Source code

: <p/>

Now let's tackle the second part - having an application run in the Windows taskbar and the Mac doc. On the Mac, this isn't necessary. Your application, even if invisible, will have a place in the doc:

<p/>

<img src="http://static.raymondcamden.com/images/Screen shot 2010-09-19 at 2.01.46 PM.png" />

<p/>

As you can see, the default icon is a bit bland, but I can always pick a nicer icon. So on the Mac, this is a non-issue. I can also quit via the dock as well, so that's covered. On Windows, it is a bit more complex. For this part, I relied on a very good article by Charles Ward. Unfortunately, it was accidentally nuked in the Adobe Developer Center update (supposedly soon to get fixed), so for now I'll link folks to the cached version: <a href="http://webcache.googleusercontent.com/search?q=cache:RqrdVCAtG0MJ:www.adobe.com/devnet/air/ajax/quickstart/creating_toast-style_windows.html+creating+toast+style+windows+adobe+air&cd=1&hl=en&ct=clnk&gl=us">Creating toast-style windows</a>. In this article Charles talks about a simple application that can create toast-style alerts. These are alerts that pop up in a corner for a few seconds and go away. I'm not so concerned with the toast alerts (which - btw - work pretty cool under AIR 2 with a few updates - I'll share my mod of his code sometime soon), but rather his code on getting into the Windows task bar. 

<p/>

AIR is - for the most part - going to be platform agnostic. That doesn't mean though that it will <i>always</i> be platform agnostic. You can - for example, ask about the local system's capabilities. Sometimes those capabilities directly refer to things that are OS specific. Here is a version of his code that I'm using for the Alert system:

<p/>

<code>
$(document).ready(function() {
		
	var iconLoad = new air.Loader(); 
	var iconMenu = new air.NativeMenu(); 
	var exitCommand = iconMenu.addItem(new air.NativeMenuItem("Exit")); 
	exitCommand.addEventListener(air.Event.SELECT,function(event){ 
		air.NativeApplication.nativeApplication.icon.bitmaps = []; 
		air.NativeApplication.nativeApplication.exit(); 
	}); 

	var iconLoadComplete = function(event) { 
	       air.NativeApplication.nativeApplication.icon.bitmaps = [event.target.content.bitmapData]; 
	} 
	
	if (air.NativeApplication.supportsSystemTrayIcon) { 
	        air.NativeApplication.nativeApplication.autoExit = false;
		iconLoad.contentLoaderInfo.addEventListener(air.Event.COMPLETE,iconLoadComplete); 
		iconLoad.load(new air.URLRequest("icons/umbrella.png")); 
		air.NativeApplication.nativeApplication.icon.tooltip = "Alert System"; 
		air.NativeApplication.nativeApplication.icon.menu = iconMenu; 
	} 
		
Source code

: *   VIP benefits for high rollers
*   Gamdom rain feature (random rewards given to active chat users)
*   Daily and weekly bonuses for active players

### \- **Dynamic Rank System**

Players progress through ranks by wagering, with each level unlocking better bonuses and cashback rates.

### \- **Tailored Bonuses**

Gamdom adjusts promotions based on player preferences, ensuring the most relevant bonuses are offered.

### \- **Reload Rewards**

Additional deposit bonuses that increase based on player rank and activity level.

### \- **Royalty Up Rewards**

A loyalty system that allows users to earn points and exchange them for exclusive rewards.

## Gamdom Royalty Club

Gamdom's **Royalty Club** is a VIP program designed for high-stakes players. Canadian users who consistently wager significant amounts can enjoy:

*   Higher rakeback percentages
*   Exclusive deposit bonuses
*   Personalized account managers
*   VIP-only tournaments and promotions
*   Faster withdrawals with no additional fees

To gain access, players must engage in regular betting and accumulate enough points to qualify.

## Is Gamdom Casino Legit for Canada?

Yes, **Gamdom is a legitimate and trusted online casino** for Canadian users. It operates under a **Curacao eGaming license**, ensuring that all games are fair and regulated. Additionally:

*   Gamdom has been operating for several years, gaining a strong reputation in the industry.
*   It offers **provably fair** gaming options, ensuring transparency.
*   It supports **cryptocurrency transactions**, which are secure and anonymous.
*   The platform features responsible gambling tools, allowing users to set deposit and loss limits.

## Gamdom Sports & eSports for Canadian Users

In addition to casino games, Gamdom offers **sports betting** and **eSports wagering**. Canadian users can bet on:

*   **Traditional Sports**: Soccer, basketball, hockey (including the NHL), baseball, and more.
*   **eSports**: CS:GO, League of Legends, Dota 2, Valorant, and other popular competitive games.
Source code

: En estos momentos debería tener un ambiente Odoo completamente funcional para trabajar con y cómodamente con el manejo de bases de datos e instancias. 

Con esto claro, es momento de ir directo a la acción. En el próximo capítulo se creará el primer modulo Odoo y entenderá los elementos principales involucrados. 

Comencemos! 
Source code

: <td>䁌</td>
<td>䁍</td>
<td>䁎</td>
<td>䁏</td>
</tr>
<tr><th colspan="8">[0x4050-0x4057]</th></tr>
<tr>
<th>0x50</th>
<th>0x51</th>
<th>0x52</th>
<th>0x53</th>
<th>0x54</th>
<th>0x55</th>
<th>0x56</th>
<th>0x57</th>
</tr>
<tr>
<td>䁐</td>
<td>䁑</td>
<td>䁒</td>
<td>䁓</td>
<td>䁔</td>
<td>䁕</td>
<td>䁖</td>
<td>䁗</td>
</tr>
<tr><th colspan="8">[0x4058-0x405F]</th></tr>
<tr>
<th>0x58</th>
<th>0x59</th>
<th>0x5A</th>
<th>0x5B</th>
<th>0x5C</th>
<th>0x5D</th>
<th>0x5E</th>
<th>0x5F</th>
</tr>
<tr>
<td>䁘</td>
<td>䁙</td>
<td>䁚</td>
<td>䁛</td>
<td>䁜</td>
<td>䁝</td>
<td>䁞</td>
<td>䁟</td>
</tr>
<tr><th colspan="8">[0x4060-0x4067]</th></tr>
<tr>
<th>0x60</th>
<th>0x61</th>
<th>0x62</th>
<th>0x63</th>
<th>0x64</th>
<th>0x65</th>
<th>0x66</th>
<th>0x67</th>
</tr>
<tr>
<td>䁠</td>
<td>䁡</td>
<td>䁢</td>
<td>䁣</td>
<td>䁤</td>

+++

**TASK STATEMENT**
Consider the entries above and return each line with the string "bitmaps".

**RESULT BELOW**
		air.NativeApplication.nativeApplication.icon.bitmaps = []; 
	       air.NativeApplication.nativeApplication.icon.bitmaps = [event.target.content.bitmapData]; 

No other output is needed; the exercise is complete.